BARI - Aveva 43 anni quando, il 16 novembre 2014, si ricoverò al Policlinico per l’asportazione di un nodulo alla tiroide. Fu operata il giorno dopo e dimessa dopo 48 ore. Da allora è iniziato un incubo. Quasi totalmente afona, con fenomeni di dispnea e apnea anche più volte al giorno, si è nuovamente ricoverata dopo qualche mese per sottoporsi ad un altro intervento chirurgico di tracheostomia che le ha impedito il fatale soffocamento ma non le gravi difficoltà respiratorie né l’afonia quasi totale.
A seguito di ulteriori consulti medici la donna scoprì che quei sintomi derivavano ad una paralisi bilaterale delle corde vocali. Al dramma umano si è aggiunto in questi anni il calvario giudiziario, con la causa per il risarcimento dei danni tuttora pendente, dopo continui rinvii per la decisione, l’ultimo pochi giorni fa a ottobre 2024.
Citato in giudizio il Policlinico, a febbraio 2016, la causa civile per il riconoscimento di un risarcimento danni è ormai pendente da sette anni. Il consulente tecnico nominato dal Tribunale ha depositato la sua relazione a luglio 2016 che ha accertato il nesso causale tra l’intervento e le lesioni riportate: durante l’operazione di asportazione del nodulo, cioè, erano stati lesionati alcuni nervi con conseguente paralisi delle corde vocali. Lesioni definite «irreversibili», con invalidità riconosciuto del cento per cento.
La donna «dovrà, per tutta la sua esistenza - si legge nel ricorso - vivere cioè respirare, parlare cioè comunicare con gli altri, compresi i propri figli, attraverso l’apertura creata e, nei momenti di difficoltà emotiva e fisica, manovrare la cannula per ottenere un maggiore apporto di ossigeno. Non può più lavorare e non può più attendere alle sia pur minime attività domestiche. Con tre figli, ancora adolescenti, non le è consentito un minimo dialogo e ancora meno un rimprovero sia poiché parla con difficoltà sia poiché ogni cambiamento di umore o movimento porterebbe a gravi crisi respiratorie». Una situazione che, oltre alla «deturpazione evidente» sul corpo di una giovane donna, avrebbe causato alla paziente «un grave stato depressivo». Sulla base di queste considerazioni il legale della donna, ora assistita dall’avvocato Francesco Maria Colonna, ha chiesto un risarcimento dei danni all’ospedale ma il Policlinico, evidenzia il ricorso, non ha mai risposto alla proposta transattiva.

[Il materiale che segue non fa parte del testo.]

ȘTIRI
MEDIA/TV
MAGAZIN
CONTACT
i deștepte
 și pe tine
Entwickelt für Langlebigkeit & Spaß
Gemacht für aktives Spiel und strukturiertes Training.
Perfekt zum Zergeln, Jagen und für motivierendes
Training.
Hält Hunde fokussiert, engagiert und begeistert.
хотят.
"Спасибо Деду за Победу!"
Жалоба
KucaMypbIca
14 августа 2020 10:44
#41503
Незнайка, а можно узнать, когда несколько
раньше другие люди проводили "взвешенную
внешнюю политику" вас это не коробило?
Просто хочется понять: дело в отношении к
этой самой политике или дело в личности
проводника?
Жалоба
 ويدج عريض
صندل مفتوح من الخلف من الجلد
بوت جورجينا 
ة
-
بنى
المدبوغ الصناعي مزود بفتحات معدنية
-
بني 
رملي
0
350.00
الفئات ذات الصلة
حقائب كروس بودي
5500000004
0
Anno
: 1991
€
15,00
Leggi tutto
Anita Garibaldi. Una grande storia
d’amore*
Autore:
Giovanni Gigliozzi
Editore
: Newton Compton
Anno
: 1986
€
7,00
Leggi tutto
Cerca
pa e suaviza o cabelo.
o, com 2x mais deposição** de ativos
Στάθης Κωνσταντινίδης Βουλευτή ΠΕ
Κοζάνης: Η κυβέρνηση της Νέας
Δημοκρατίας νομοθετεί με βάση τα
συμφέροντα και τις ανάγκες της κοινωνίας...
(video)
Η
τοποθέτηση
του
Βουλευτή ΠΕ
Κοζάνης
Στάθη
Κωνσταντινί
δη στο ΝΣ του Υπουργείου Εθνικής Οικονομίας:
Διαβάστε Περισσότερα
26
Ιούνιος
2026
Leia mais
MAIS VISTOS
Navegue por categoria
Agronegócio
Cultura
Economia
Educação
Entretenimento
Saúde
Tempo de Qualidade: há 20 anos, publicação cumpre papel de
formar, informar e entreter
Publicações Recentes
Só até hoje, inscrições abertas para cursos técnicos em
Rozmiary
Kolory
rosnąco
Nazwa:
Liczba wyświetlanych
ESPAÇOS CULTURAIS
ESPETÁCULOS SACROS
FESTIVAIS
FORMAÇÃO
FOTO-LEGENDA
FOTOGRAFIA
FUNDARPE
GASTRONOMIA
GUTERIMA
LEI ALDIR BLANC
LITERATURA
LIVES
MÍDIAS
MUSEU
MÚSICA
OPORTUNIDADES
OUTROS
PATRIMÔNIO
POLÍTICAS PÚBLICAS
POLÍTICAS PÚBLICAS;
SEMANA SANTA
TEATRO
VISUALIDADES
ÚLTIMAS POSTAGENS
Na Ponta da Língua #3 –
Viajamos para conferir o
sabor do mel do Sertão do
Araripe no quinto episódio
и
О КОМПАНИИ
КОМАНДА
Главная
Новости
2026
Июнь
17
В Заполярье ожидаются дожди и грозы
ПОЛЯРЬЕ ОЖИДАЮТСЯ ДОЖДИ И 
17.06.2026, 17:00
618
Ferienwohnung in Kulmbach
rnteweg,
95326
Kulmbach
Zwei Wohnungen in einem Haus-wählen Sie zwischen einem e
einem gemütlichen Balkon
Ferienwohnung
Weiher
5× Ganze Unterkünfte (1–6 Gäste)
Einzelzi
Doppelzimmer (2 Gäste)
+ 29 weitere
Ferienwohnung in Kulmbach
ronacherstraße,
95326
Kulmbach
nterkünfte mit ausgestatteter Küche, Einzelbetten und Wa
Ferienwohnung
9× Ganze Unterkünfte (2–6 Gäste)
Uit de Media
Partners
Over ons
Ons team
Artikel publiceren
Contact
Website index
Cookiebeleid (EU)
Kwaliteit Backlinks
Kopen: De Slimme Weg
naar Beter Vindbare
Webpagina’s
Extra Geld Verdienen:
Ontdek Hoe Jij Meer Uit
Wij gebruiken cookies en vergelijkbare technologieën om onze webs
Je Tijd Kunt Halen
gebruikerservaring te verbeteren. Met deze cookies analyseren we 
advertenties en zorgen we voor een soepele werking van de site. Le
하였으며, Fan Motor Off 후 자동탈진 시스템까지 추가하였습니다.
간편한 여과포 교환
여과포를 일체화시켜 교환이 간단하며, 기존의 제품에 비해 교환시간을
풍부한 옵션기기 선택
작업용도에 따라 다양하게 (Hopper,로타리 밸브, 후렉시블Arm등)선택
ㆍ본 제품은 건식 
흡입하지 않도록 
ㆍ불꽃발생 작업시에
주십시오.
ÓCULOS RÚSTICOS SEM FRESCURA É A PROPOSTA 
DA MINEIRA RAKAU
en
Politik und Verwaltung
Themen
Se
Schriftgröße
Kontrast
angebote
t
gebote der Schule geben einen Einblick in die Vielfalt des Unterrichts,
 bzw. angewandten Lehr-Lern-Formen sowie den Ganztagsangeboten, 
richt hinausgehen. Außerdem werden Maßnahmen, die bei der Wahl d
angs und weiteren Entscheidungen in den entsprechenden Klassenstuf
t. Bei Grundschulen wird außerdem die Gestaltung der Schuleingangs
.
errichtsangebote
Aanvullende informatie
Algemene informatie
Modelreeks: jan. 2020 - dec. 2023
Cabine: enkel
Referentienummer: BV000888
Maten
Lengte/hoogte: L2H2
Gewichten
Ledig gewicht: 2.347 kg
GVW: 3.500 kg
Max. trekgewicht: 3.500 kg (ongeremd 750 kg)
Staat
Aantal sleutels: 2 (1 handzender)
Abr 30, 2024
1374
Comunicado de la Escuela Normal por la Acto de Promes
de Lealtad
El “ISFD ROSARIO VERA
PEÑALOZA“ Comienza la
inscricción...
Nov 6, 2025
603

A febbraio 2017 si è celebrata la prima e unica udienza dinanzi al giudice del Tribunale civile di Bari Oronzo Putignano con rinvio al novembre successivo per dare il tempo alle parti di depositare eventuali ulteriori memorie e quindi per decidere. Da quel momento nessuna altra udienza è stata celebrata e la sentenza ancora non c’è stata, con cambi di giudici e continui rinvii, alcuni dei quali per «il rilevante carico del ruolo e il considerevole numero di cause precedentemente iscritte a già introitate per la decisione». Vale a dire che il giudice ha troppo lavoro e non riesce a occuparsi di tutti i processi nei tempi previsti, facendo slittare di anno in anno la decisione, tenuto conto che di mezzo, a partire dal 2020, si è messa pure la pandemia. L’ultimo rinvio di un anno fa aveva fissato finalmente la data della sentenza al 22 giugno, tre giorni fa. Ancora niente di fatto, «visto il gravosissimo carico del ruolo e delle udienze già calendarizzate». Nel provvedimento di rinvio al 19 ottobre 2024, quindi a dieci anni esatti dai fatti, il giudice rileva «che l’elevato numero delle cause fissate per la precisazione delle conclusioni o per la discussione orale e decisione, eccedente la quantità di cause che può essere ragionevolmente smaltita per udienza, nonché il carico dei procedimenti già trattenuti in decisione o comunque riservati o da riservare anche nelle prossime udienze, non consente di trattenere in decisione anche la presente controversia».